▸ Dataset entries
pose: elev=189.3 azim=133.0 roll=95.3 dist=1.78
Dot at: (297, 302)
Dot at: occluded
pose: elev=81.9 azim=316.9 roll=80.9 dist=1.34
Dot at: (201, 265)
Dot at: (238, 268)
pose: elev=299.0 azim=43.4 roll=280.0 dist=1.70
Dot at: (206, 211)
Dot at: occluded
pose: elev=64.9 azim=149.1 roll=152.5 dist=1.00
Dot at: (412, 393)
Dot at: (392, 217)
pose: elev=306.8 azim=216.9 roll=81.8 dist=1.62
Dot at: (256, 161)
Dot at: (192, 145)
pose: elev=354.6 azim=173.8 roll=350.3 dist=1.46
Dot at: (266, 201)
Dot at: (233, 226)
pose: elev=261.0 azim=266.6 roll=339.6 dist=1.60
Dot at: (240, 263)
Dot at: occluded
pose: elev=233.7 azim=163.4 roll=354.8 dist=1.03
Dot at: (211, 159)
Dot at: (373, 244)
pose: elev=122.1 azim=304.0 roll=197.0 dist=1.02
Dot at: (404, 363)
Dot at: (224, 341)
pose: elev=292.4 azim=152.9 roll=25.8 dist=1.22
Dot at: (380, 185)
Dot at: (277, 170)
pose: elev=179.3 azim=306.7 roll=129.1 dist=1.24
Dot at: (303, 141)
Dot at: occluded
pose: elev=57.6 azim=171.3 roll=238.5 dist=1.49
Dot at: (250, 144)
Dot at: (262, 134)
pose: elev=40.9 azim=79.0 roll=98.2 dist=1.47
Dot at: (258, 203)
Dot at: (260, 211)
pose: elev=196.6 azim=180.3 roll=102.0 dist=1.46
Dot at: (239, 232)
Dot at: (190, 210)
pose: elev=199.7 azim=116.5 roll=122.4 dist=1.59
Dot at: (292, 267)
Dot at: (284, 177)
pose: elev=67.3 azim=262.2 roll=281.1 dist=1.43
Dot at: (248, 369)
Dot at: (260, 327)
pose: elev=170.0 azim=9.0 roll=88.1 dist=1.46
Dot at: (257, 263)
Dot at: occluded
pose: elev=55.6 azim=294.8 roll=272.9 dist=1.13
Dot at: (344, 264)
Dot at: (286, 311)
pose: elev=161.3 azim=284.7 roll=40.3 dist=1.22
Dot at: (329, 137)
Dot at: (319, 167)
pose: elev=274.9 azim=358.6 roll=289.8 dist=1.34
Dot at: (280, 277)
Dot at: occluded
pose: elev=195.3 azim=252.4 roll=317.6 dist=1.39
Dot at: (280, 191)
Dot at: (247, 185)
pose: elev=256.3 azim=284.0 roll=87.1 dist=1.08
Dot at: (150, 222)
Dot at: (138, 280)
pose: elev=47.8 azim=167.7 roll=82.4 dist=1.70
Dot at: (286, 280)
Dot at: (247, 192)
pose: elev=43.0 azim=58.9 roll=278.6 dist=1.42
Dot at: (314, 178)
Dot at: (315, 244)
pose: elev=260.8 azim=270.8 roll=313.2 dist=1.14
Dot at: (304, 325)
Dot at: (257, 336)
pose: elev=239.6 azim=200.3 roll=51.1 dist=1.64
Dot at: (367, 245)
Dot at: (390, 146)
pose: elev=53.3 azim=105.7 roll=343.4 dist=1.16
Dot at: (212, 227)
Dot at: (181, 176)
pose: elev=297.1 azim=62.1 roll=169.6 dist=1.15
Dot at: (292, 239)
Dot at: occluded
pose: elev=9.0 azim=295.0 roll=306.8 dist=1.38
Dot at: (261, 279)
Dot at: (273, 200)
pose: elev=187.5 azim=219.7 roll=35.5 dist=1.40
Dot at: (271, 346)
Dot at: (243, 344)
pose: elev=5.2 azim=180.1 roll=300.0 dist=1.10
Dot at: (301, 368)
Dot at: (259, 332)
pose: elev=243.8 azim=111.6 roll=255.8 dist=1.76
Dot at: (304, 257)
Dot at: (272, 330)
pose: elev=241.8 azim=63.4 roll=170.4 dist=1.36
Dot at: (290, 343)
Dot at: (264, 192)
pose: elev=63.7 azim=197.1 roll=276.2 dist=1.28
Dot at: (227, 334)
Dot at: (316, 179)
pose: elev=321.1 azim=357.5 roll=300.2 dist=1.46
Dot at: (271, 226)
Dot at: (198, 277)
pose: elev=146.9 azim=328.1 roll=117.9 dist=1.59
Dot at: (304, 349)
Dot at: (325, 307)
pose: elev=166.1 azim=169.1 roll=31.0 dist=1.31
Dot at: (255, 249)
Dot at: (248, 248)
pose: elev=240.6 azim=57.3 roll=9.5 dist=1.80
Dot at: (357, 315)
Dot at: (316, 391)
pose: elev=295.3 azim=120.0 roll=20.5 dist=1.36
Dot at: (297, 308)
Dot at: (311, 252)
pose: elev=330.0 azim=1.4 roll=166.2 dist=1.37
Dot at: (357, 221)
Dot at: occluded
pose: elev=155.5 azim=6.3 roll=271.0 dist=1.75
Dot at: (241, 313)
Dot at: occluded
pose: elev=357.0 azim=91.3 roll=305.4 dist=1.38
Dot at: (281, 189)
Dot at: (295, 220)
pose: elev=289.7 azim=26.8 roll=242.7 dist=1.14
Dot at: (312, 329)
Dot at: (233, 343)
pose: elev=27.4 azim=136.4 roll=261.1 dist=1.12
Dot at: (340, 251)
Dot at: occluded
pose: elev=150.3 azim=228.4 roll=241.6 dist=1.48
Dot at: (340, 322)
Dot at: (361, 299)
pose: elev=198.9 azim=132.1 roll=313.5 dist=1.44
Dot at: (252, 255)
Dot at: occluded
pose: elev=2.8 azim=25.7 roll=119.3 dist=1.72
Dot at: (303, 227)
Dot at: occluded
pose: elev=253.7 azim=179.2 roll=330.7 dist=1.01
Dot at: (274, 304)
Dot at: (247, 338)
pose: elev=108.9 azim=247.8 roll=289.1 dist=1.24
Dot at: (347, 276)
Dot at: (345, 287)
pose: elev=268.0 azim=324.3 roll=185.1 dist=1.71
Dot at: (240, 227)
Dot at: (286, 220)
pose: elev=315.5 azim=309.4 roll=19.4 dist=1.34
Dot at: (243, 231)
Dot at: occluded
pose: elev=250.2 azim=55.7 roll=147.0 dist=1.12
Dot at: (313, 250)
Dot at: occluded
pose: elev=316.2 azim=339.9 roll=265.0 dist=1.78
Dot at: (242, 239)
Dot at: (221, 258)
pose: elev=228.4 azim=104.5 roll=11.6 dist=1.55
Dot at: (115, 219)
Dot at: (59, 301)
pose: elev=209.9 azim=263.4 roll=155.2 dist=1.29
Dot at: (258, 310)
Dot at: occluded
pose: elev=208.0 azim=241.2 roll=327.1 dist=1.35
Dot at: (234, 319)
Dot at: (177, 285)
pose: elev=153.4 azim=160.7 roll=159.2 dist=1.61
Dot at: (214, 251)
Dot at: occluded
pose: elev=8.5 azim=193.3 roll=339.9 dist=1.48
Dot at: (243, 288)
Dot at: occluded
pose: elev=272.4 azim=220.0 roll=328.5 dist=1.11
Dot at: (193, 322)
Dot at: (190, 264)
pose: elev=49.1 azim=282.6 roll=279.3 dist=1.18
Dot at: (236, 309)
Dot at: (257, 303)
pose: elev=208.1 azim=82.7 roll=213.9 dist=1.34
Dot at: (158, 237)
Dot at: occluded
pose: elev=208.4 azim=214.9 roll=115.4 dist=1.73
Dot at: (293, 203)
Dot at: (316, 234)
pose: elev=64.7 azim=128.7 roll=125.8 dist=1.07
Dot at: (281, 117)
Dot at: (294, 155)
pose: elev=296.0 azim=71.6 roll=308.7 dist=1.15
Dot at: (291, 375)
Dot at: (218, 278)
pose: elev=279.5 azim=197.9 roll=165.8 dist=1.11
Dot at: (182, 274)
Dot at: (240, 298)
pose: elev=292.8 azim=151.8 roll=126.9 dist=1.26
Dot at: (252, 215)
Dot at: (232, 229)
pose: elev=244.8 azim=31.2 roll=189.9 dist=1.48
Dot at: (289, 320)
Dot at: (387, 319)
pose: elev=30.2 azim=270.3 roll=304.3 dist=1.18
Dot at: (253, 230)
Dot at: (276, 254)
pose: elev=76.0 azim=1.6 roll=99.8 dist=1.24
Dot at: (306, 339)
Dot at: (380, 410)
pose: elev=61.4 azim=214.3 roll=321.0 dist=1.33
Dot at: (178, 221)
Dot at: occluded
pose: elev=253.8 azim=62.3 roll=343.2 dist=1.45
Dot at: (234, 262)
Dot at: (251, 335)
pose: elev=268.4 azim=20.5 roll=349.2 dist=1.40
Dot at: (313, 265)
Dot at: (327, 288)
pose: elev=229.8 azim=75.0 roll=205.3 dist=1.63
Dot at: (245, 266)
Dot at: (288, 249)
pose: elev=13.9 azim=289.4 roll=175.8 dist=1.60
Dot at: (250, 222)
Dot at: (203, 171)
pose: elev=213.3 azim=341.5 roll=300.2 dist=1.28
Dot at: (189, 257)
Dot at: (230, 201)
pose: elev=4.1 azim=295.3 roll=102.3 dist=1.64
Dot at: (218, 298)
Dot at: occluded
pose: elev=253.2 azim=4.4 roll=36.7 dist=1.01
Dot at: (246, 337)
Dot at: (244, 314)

▸ Exercise aim
Copy out, unchanged, the rows above from the line containing "pose: elev=40.9 azim=79.0 roll=98.2 dist=1.47" down to the line containing "Dot at: (319, 167)", both of those lines included.

▸ Full response
pose: elev=40.9 azim=79.0 roll=98.2 dist=1.47
Dot at: (258, 203)
Dot at: (260, 211)
pose: elev=196.6 azim=180.3 roll=102.0 dist=1.46
Dot at: (239, 232)
Dot at: (190, 210)
pose: elev=199.7 azim=116.5 roll=122.4 dist=1.59
Dot at: (292, 267)
Dot at: (284, 177)
pose: elev=67.3 azim=262.2 roll=281.1 dist=1.43
Dot at: (248, 369)
Dot at: (260, 327)
pose: elev=170.0 azim=9.0 roll=88.1 dist=1.46
Dot at: (257, 263)
Dot at: occluded
pose: elev=55.6 azim=294.8 roll=272.9 dist=1.13
Dot at: (344, 264)
Dot at: (286, 311)
pose: elev=161.3 azim=284.7 roll=40.3 dist=1.22
Dot at: (329, 137)
Dot at: (319, 167)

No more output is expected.